QBI for REIT and PTP: Carryover Rules and Calculation

Key Takeaways

  • REIT and PTP income is tracked separately from regular pass-through QBI
  • Three separate carryover buckets: regular QBI, REIT, and PTP
  • Negative carryovers in one bucket do NOT offset income in another
  • REIT dividends and PTP income can qualify for the 20% QBI deduction
  • Professional preparation recommended when multiple QBI sources are involved

QBI for REITs and PTPs

Real Estate Investment Trusts (REITs) and Publicly Traded Partnerships (PTPs) receive special treatment under the QBI rules. REIT dividends and PTP income that qualify as QBI are eligible for the 20% deduction, but they are tracked separately from regular pass-through QBI.
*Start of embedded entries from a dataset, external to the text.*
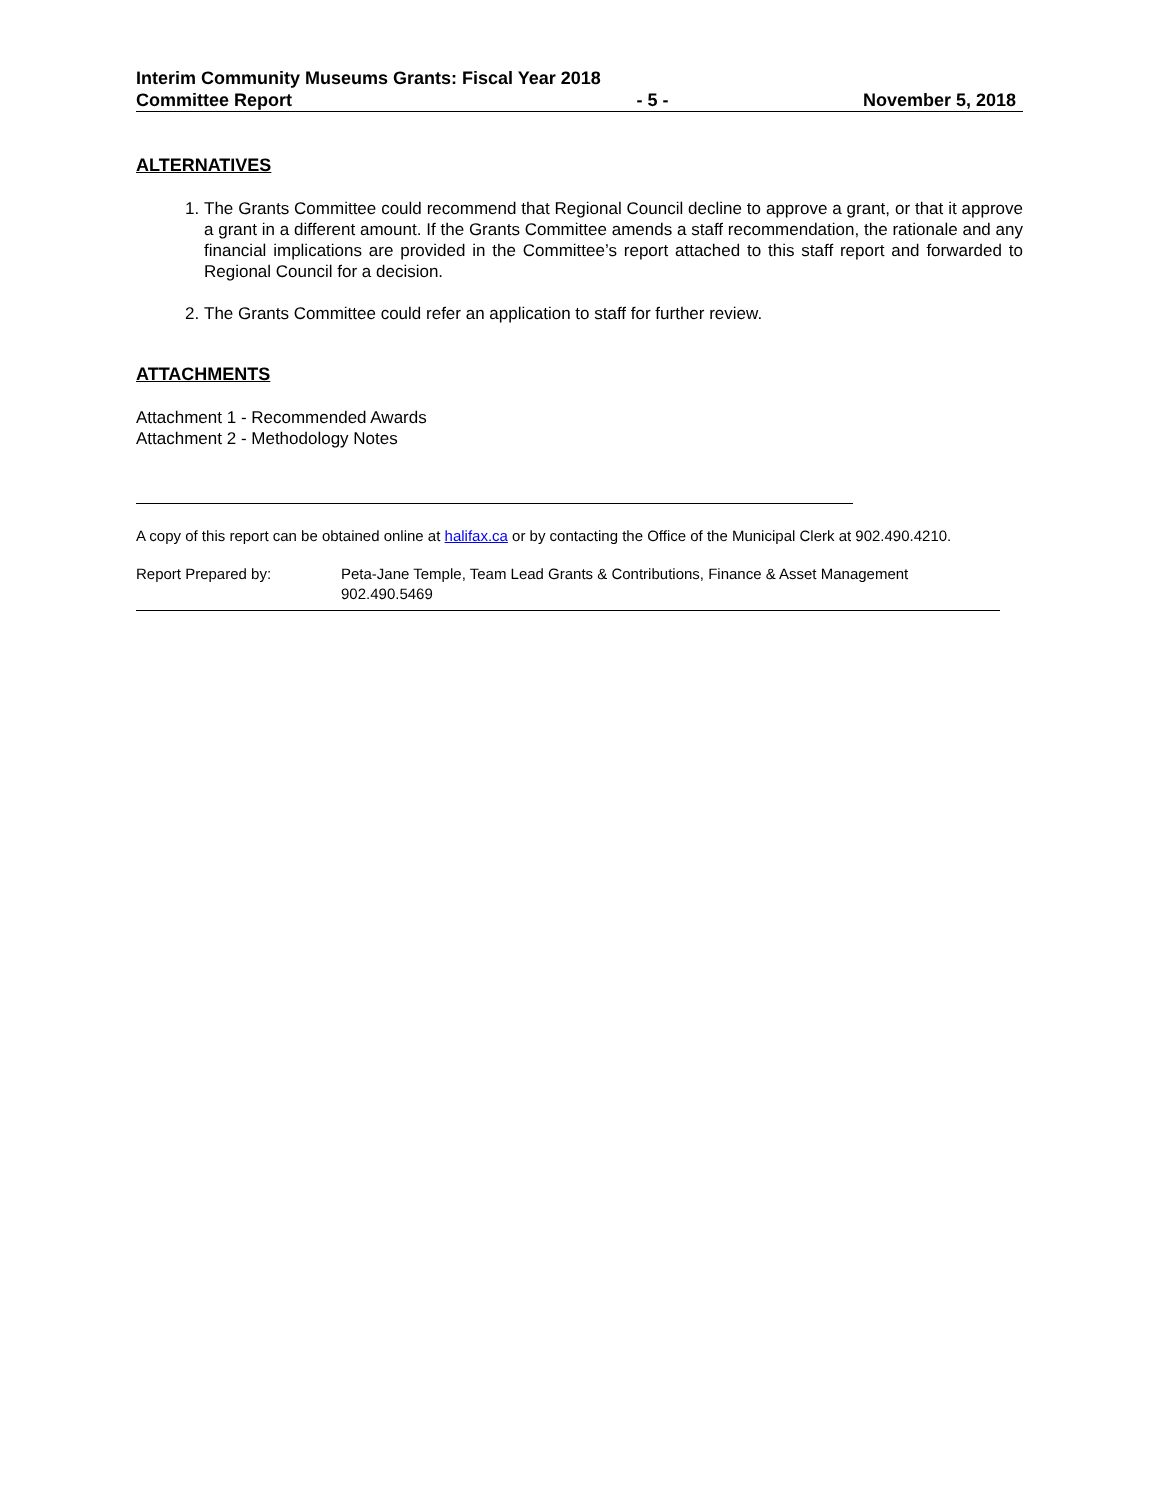Interim Community Museums Grants: Fiscal Year 2018
Committee Report - 5 - November 5, 2018
ALTERNATIVES
1. The Grants Committee could recommend that Regional Council decline to approve a grant, or that it approve a grant in a different amount. If the Grants Committee amends a staff recommendation, the rationale and any financial implications are provided in the Committee’s report attached to this staff report and forwarded to Regional Council for a decision.
2. The Grants Committee could refer an application to staff for further review.
ATTACHMENTS
Attachment 1 - Recommended Awards
Attachment 2 - Methodology Notes
A copy of this report can be obtained online at halifax.ca or by contacting the Office of the Municipal Clerk at 902.490.4210.
Report Prepared by: Peta-Jane Temple, Team Lead Grants & Contributions, Finance & Asset Management
902.490.5469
REITs are investment vehicles that own and operate real estate. PTPs are partnerships whose interests are traded on public exchanges. Both provide income to investors that may qualify for the QBI deduction.

Separate Buckets for Carryover

There are three separate carryover buckets: regular QBI (from sole proprietorships, partnerships, S corps), REIT income, and PTP income. Negative carryovers in one bucket do not offset positive income in another bucket.

For example, if you have a $50,000 loss from your regular pass-through business and $30,000 in REIT dividends, the negative regular QBI does not reduce your REIT QBI. You can still claim the 20% deduction on the REIT dividends ($6,000) while carrying forward the $50,000 negative regular QBI.

Why This Matters for Investors

Many investors hold both active business interests and passive REIT/PTP investments. Understanding the separate bucket rules prevents the common mistake of assuming losses from one category reduce income in another. Professional tax preparation is strongly recommended when REIT and PTP income is involved.